The British Prime Minister David Cameron will meet his counterparts on Thursday in Brussels during a summit. It will be an opportunity to pursue the ongoing negotiations on the re-balancing of sovereignty between London and Brussels ahead of a UK membership referendum. A particularly controversial point is linked to Cameron’s demand to curb social benefits for European workers. This has been the most controversial point since it puts at stake the freedom of movement within the EU. Poland, which has the biggest community of nationals in the UK, has reacted the most negatively so far.

Within his reform list to renegotiate Britain’s EU membership, Cameron wants European migrants to work for at least four years in the UK before having the right to ask for welfare payments.

If Cameron doesn’t achieve this point, British citizens would almost be divided fifty-fifty on whether to remain in the EU, according to a recent survey by think tank Open Europe.

Tackling the abuse of free movement is understandable, for instance, by ending the practice of sending child benefits overseas, said Michal Boni, Polish member of the centre-right group in the European Parliament, the European People’s Party (EPP).

However, according to Boni, this should not undermine the principle of free movement, one of the main pillars of the EU treaties.

Workers’ rights need to be respected and all European workers should be treated equally, regardless of whether they come from Eastern or Western EU countries, stressed Boni during the weekly Euranet Plus “U Talking to Me?” debate.

“We need to avoid the abuse of free movement, but I don’t agree with this four years for waiting for full welfare for workers. Because I think workers are working and need to work under clear conditions and those conditions should be similar in the European Union,” Boni said.

At the end of 2014, over 850,000 Poles were living in the UK, according to British national figures. Poland would therefore be directly hit by the proposal.

However, for Sajjad Karim, British member of the European Conservative and Reformists Group (ECR) in the European Parliament, the issue is not about accepting or not accepting European migrants since these limits on social benefits would not concern all workers.

“Workers coming to the United Kingdom, we have no problem with that. The issue is the entitlements and benefits of certain people when they are not employed at a rate from which they can sustain themselves,” Karim explained during the “U Talking to Me?” debate.

“But if you have a situation where, for instance, somebody from Poland is working in the UK, they are not in receipt of benefits, but they are working full time and supporting themselves, but they become ill, then yes, they are entitled to benefits in those circumstances,” he said.

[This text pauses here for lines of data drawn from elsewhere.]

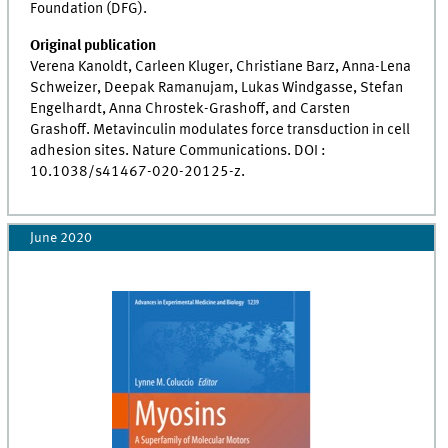
Foundation (DFG).
Original
publication
Verena Kanoldt, Carleen Kluger, Christiane Barz, Anna-Lena
Schweizer, Deepak Ramanujam, Lukas Windgasse, Stefan
Engelhardt, Anna Chrostek-Grashoff, and Carsten
Grashoff. Metavinculin modulates force transduction in cell
adhesion sites. Nature Communications. DOI :
10.1038/s41467-020-20125-z.
June 2020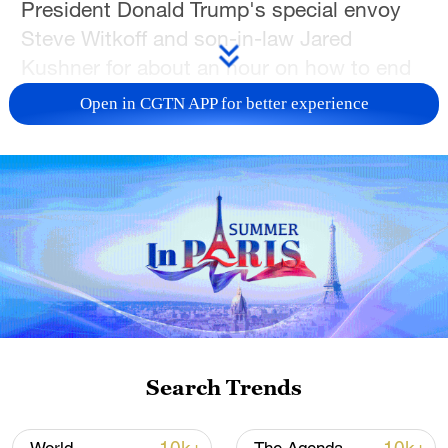
President Donald Trump's special envoy
Steve Witkoff and son-in-law Jared
Kushner for about an hour on how to end
the conflict with Russia.
Open in CGTN APP for better experience
"It was a really good conversation: many
details, good ideas, that we discussed.
There are some new ideas on how to bring
the real peace closer, and it concerns
formats, meetings, and, certainly, the
timeline," Zelenskyy said on the Telegram
app.
Trump has been pushing for a deal to end
Search Trends
the almost four-year-long conflict, and in
recent weeks peace efforts led by Witkoff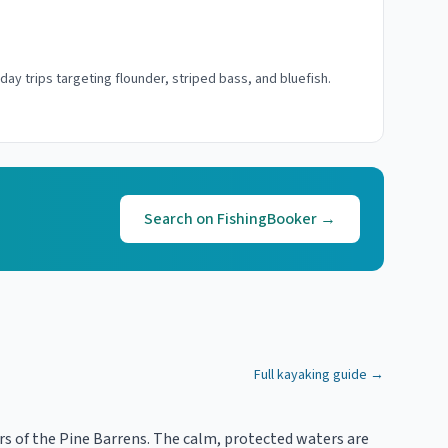
-day trips targeting flounder, striped bass, and bluefish.
Search on FishingBooker →
Full kayaking guide →
rs of the Pine Barrens. The calm, protected waters are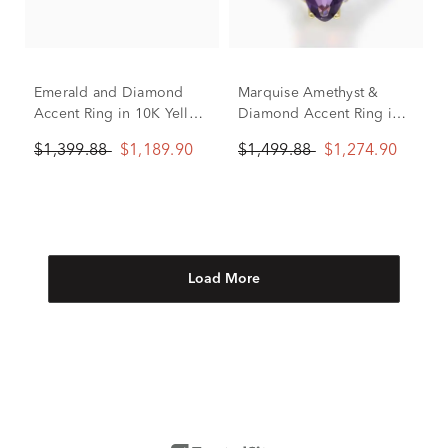
Emerald and Diamond
Marquise Amethyst &
Accent Ring in 10K Yellow
Diamond Accent Ring in
Gold
10K Yellow Gold
$1,399.88
$1,189.90
$1,499.88
$1,274.90
Load More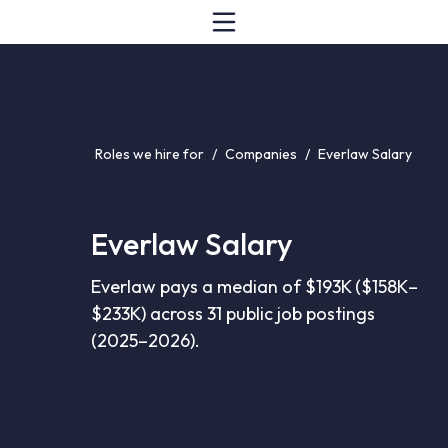
Roles we hire for
/
Companies
/
Everlaw Salary
Everlaw Salary
Everlaw pays a median of $193K ($158K–
$233K) across 31 public job postings
(2025–2026).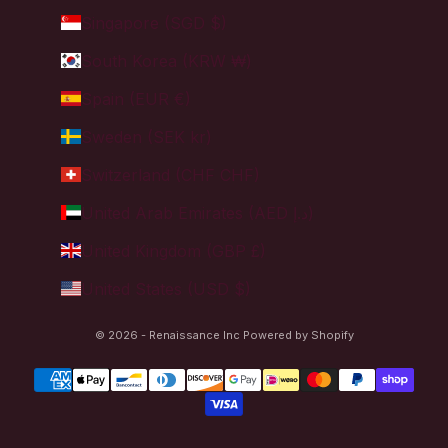
Singapore (SGD $)
South Korea (KRW ₩)
Spain (EUR €)
Sweden (SEK kr)
Switzerland (CHF CHF)
United Arab Emirates (AED د.إ)
United Kingdom (GBP £)
United States (USD $)
© 2026 - Renaissance Inc
Powered by Shopify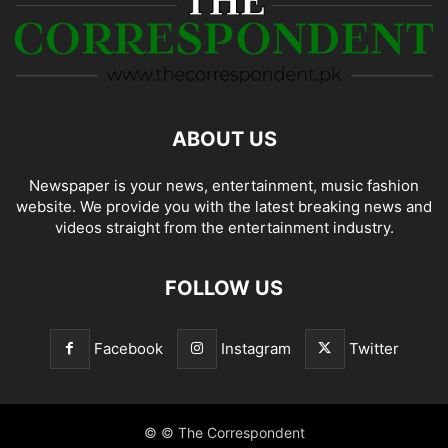
ABOUT US
Newspaper is your news, entertainment, music fashion
website. We provide you with the latest breaking news and
videos straight from the entertainment industry.
FOLLOW US
Facebook
Instagram
Twitter
© © The Correspondent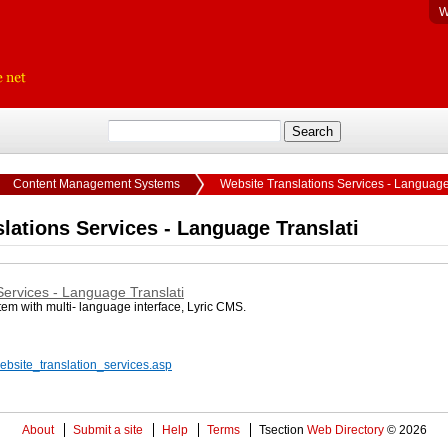
W
Content Management Systems
Website Translations Services - Language
lations Services - Language Translati
Services - Language Translati
m with multi- language interface, Lyric CMS.
website_translation_services.asp
About
Submit a site
Help
Terms
Tsection
Web Directory
© 2026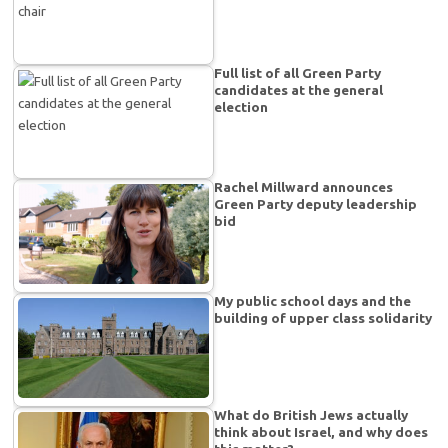
Full list of all Green Party
candidates at the general
election
Rachel Millward announces
Green Party deputy leadership
bid
My public school days and the
building of upper class solidarity
What do British Jews actually
think about Israel, and why does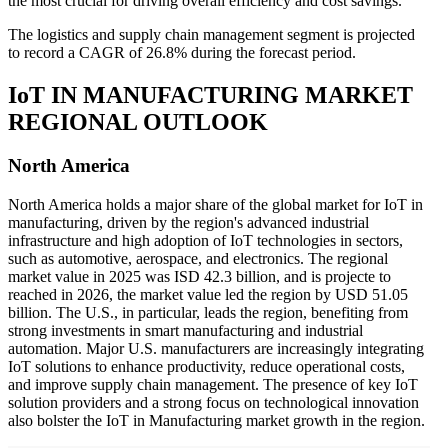
the most crucial for driving overall efficiency and cost savings.
The logistics and supply chain management segment is projected
to record a CAGR of 26.8% during the forecast period.
IoT IN MANUFACTURING MARKET
REGIONAL OUTLOOK
North America
North America holds a major share of the global market for IoT in
manufacturing, driven by the region's advanced industrial
infrastructure and high adoption of IoT technologies in sectors,
such as automotive, aerospace, and electronics. The regional
market value in 2025 was ISD
42.3
billion, and is projecte to
reached in 2026, the market value led the region by USD
51.05
billion. The U.S., in particular, leads the region, benefiting from
strong investments in smart manufacturing and industrial
automation. Major U.S. manufacturers are increasingly integrating
IoT solutions to enhance productivity, reduce operational costs,
and improve supply chain management. The presence of key IoT
solution providers and a strong focus on technological innovation
also bolster the IoT in Manufacturing market growth in the region.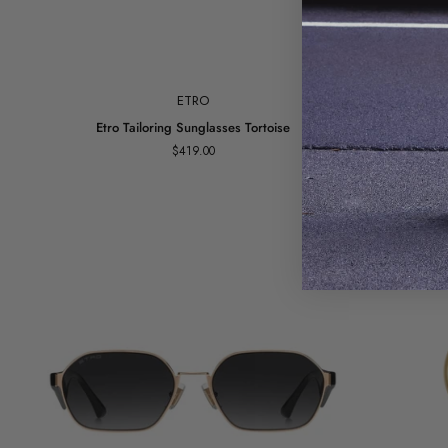
Add to cart
ETRO
Etro
Square
Etro Tailoring Sunglasses Tortoise
Tailoring
Slim
$419.00
Sunglasses
Sunglasses
Tortoise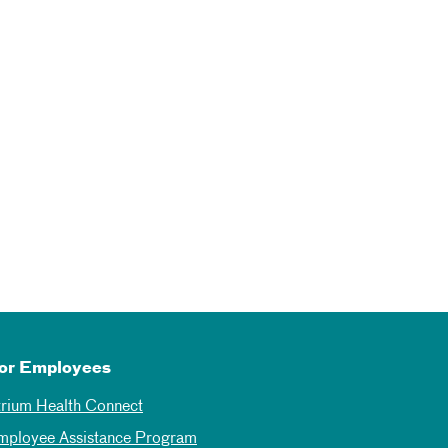
or Employees
trium Health Connect
mployee Assistance Program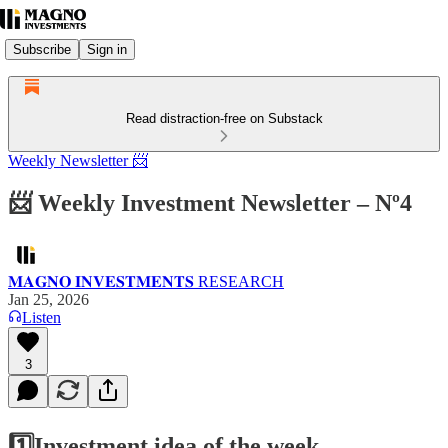
Subscribe
Sign in
Read distraction-free on Substack
Weekly Newsletter 📨
📨 Weekly Investment Newsletter – Nº4
𝐌𝐀𝐆𝐍𝐎 𝐈𝐍𝐕𝐄𝐒𝐓𝐌𝐄𝐍𝐓𝐒 RESEARCH
Jan 25, 2026
Listen
3
1️⃣Investment idea of the week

Karim considered the proposal as a global reform on better managing the free movement of people in the interest of all the EU and it should already be part of the current negotiation on the reforms plan.

“Managing the numbers of people that are able to move from one member state to another, and actually this is in the overall interest of the EU to discuss this. It is not an issue that is a red line for us, but it is certainly should not be an issue that EU is ever going to shy away from discussing because it has to be a part from our overall plan on what basis can people move from one member state to another, so why not having this in part of the reform package now,” Karim said.

Protecting the single market for non-Eurozone members

Apart from restricting welfare benefits to EU migrants, there are other points on Cameron’s list which have better chance to be in line with EU partners.

Boosting competitiveness by reducing the “burden” of red tape, but also protecting the single market for Britain and the nine non-euro countries, which includes Poland, are indeed not facing huge opposition from other member states.

Michal Boni saw this as a good improvement, as long as it doesn’t affect the path to euro integration.

“We don’t want to have two kinds of member states in the EU when we are talking of single market, but on the other hand, I don’t want to stop the way to euro integration due to the decision of particular countries,” Boni said.

“So I think that we need to find a practical solution with approval of the decisions of some countries, as the UK for example, but not to stop the way in the future of some countries.”

Cameron is trying to reach a deal with EU leaders ahead of a referendum on whether to the UK should stay or leave the EU, which is expected to be held by the end of 2016.

Donalds Tusk, president of the EU Council, said last week that the discussions during the European Summit in Brussels, this week, on December 17 and 18, “should pave the way for a deal in February.”